EXTRACTED MATERIAL:
- - - - -
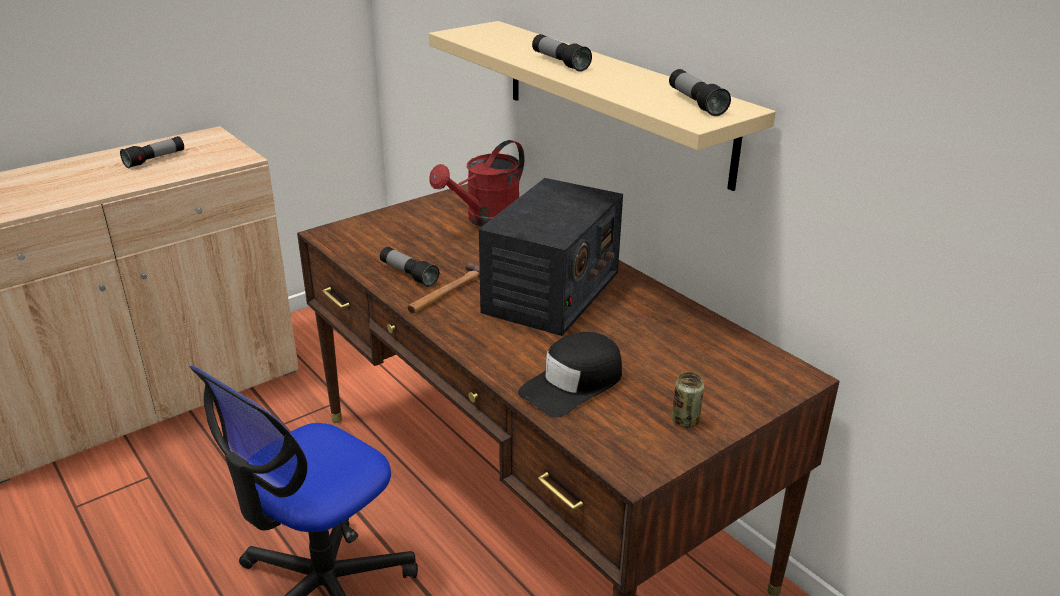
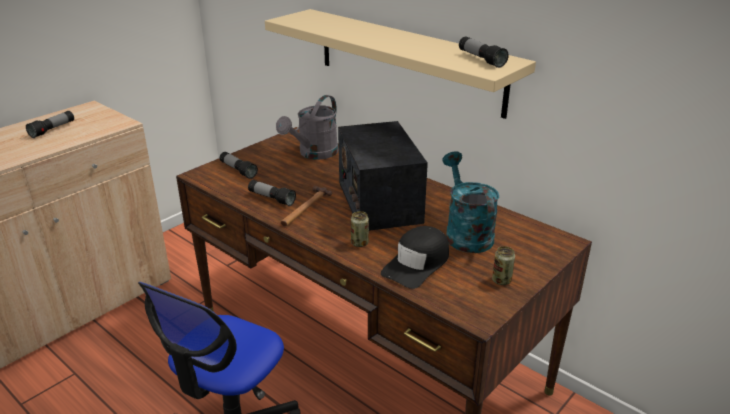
camera: 10 degrees left, 0 degrees up
(486, 220) = (314, 154): red watering can -> grey watering can
(504, 346) = (359, 243): none -> can
(551, 292) = (379, 201): radio -> radio turned 150 degrees clockwise
(559, 62) = (372, 36): flashlight -> flashlight (238, 170)
(657, 348) = (465, 233): none -> turquoise watering can

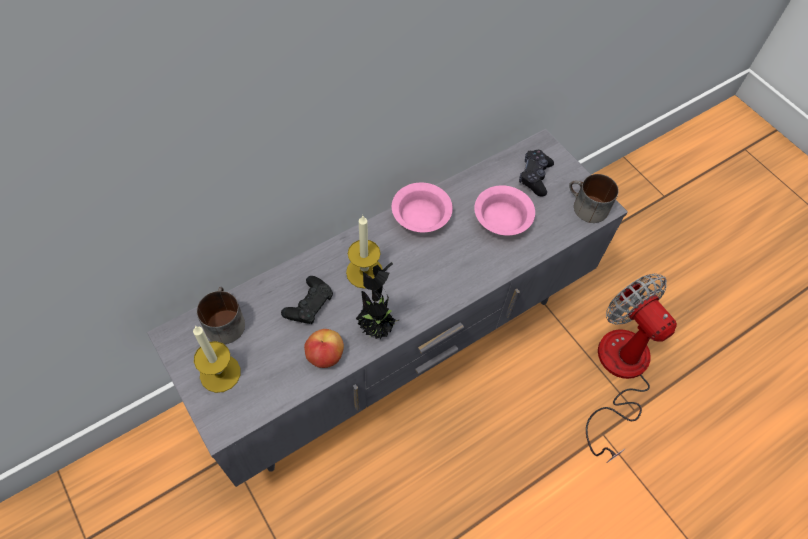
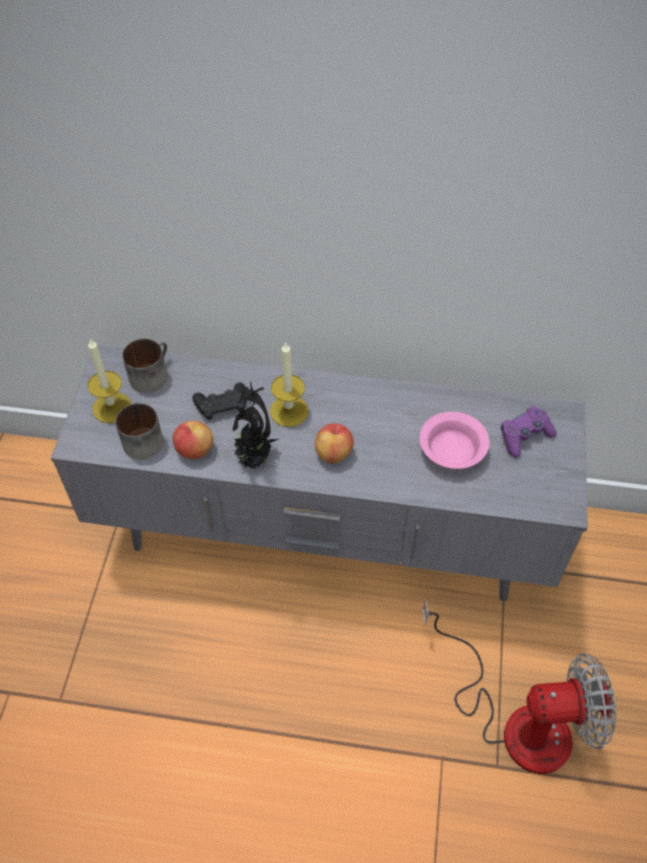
camera: 45 degrees right, 5 degrees down
(422, 216) = (383, 400): pink bowl -> none
(428, 280) = (333, 453): none -> apple
(535, 177) = (524, 436): black game controller -> purple game controller
(585, 207) = (546, 494): mug -> mug (140, 438)
(618, 372) = (517, 719): fan -> fan turned 75 degrees clockwise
- - - - -
Please repeat the records above exactly, omitting any pictures they contain.

EXERCISE ANSWER:
camera: 10 degrees left, 0 degrees up
(486, 220) = (314, 154): red watering can -> grey watering can
(504, 346) = (359, 243): none -> can
(551, 292) = (379, 201): radio -> radio turned 150 degrees clockwise
(559, 62) = (372, 36): flashlight -> flashlight (238, 170)
(657, 348) = (465, 233): none -> turquoise watering can

camera: 45 degrees right, 5 degrees down
(422, 216) = (383, 400): pink bowl -> none
(428, 280) = (333, 453): none -> apple
(535, 177) = (524, 436): black game controller -> purple game controller
(585, 207) = (546, 494): mug -> mug (140, 438)
(618, 372) = (517, 719): fan -> fan turned 75 degrees clockwise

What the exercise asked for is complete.